REKLAMA

Strajk w elektrowniach Rybnik i Łaziska. "Przestrzegajcie umowy"

2024-12-17 15:16, akt.2024-12-17 18:04
publikacja
2024-12-17 15:16
aktualizacja
2024-12-17 18:04

Przedstawiciele Solidarności z Elektrowni Rybnik i Elektrowni Łaziska protestowali we wtorek w Ministerstwie Przemysłu w Katowicach przeciwko planom zamknięcia obu zakładów. Związkowcy domagali się przestrzegania umowy społecznej, zgodnie z którą - ich zdaniem - elektrownie miały działać co najmniej do 2030 r.

Strajk w elektrowniach Rybnik i Łaziska. "Przestrzegajcie umowy"
Strajk w elektrowniach Rybnik i Łaziska. "Przestrzegajcie umowy"
fot. Szymon Laszewski / / FORUM

Związkowcy apelowali do posłów z regionu, by aktywnie włączyli się w obronę elektrowni. Przekonywali, że ich zamknięcie będzie przekładało się m.in. na likwidację kopalń, destabilizując sektor wydobywczo-energetyczny. W ramach protestu rozdawali świeczki, zapałki czy lampy naftowe, które miały symbolizować brak stabilnych źródeł.

"Chcemy uzyskać odpowiedź od pana ministra (wiceministra przemysłu i pełnomocnika rządu ds. strategicznej infrastruktury energetycznej Wojciecha Wrochny - PAP), jakie ma plany do 2040 r., ponieważ wiadomo, że do tego czasu nie powstanie żadna elektrownia jądrowa" - mówił wiceprzewodniczący śląsko-dąbrowskiej Solidarności Artur Braszkiewicz.

"Interesuje nas również, co zamierza zrobić z elektrowniami węglowymi. Chcemy wiedzieć, jakie rozwiązania ma na ten problem" – wymieniał Braszkiewicz.

Związkowcy przekonywali, że plany zamknięcia elektrowni w Rybniku i Łaziskach są sprzeczne z zapisami umowy społecznej dot. górnictwa węgla kamiennego z 2021 r., na podstawie której - jak mówili - elektrownie miałyby działać co najmniej do 2030 r. Ich zdaniem umowa gwarantuje im pracę do 2030 r.

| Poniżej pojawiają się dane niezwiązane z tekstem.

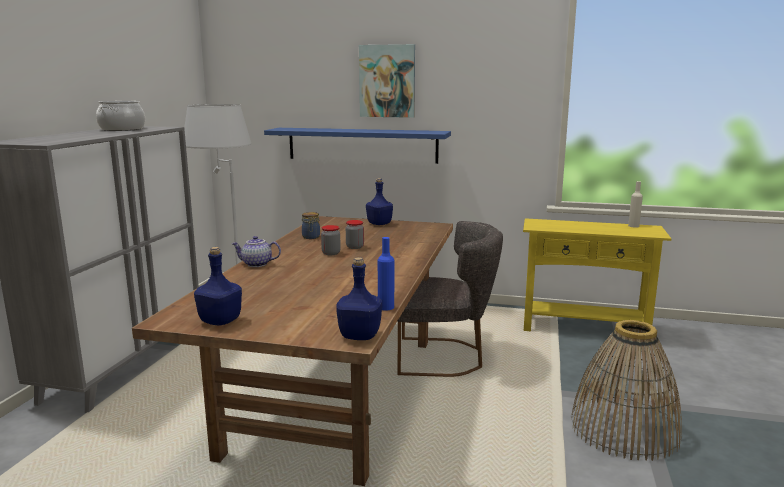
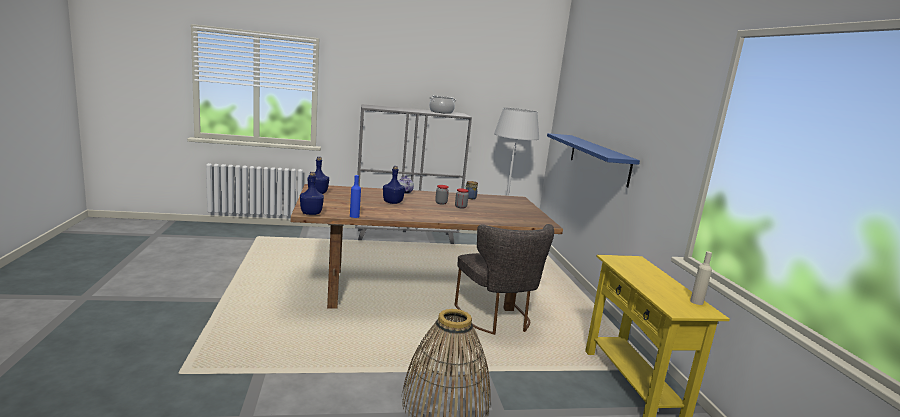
camera: 65 degrees right, 0 degrees up
(379, 224) = (527, 210): blue bottle -> blue bottle (393, 202)
(387, 81) = (619, 109): picture -> none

"Apelujemy także o to, aby elektrownie wskazane do zamknięcia, a szczególnie elektrownie w Rybniku i Łaziskach, nie były wyłączane przedwcześnie. Z informacji, które posiadamy wynika, że w 2035 r. może już nie działać żadna elektrownia węglowa, a my stanowczo się temu sprzeciwiamy" - stwierdził Braszkiewicz.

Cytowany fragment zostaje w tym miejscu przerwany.